Activity: Revise the forum exchange on the UN vote over Israel's statehood by reproducing the passage from "To: Tenchusatsu who wrote (298688)8/7/2006" to "of the Brits?" with "38th parallel" replaced by "demarcation line".

Extract provided:
To: Tenchusatsu who wrote (298688)8/7/2006 5:06:51 PM
From: tejek  Respond to of 1578510
 
Elroy, I think you are making a mistake by giving the UN's Yes vote more weight than the No vote of every neighbor of Israel's at the time.

I'm sure by today's standards, the formation of Israel would be considered nuts. But it was a different world back in 1948. Borders were being drawn all over the place for various reasons. Take a look at Korea's 38th parallel, for instance. No one put that to a vote. (And why wasn't Japan divided up instead, considering Japan was the real aggressor back in WWII?)


There was strong opposition from a number of quarters to Israel's statehood and not just the Arabs. Why do you think the Zionists blew up the Jerusalem headquarters of the Brits?

It was the US that pushed it through the UN over those objections.



To: Tenchusatsu who wrote (298688)8/8/2006 1:20:36 AM
From: Elroy  Read Replies (1) | Respond to of 1578510
 
I think you are making a mistake by giving the UN's Yes vote more weight than the No vote of every neighbor of Israel's at the time.

I'm sure by today's standards, the formation of Israel would be considered nuts. But it was a different world back in 1948. Borders were being drawn all over the place for various reasons. Take a look at Korea's 38th parallel, for instance. No one put that to a vote. (And why wasn't Japan divided up instead, considering Japan was the real aggressor back in WWII?)


None of that has to do with my point that the UN vote to partition Israel-Pal was refused by all of Israel's neighboring countries, and that the neighboring country's votes should matter more than the non-neighboring country's votes.

Just because the status quo is the status quo doesn't mean that it is right.

Information shown:
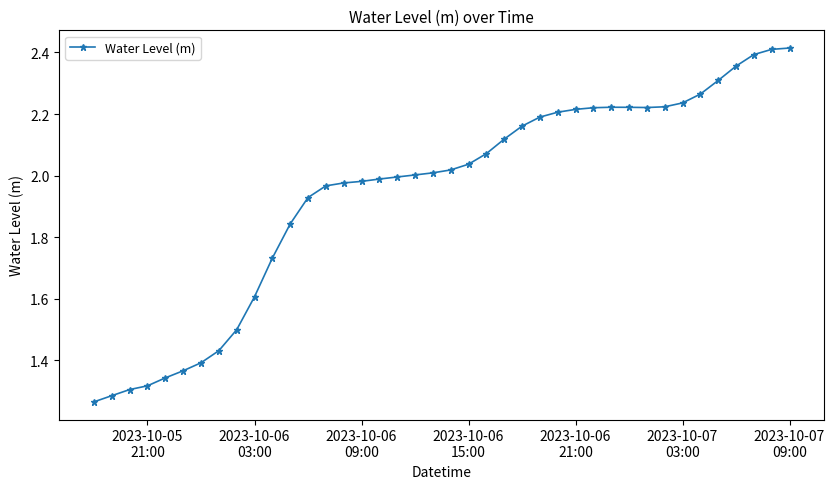

What is the sum of all values?

77.7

Answer to this task:
To: Tenchusatsu who wrote (298688)8/7/2006 5:06:51 PM
From: tejek  Respond to of 1578510
 
Elroy, I think you are making a mistake by giving the UN's Yes vote more weight than the No vote of every neighbor of Israel's at the time.

I'm sure by today's standards, the formation of Israel would be considered nuts. But it was a different world back in 1948. Borders were being drawn all over the place for various reasons. Take a look at Korea's demarcation line, for instance. No one put that to a vote. (And why wasn't Japan divided up instead, considering Japan was the real aggressor back in WWII?)


There was strong opposition from a number of quarters to Israel's statehood and not just the Arabs. Why do you think the Zionists blew up the Jerusalem headquarters of the Brits?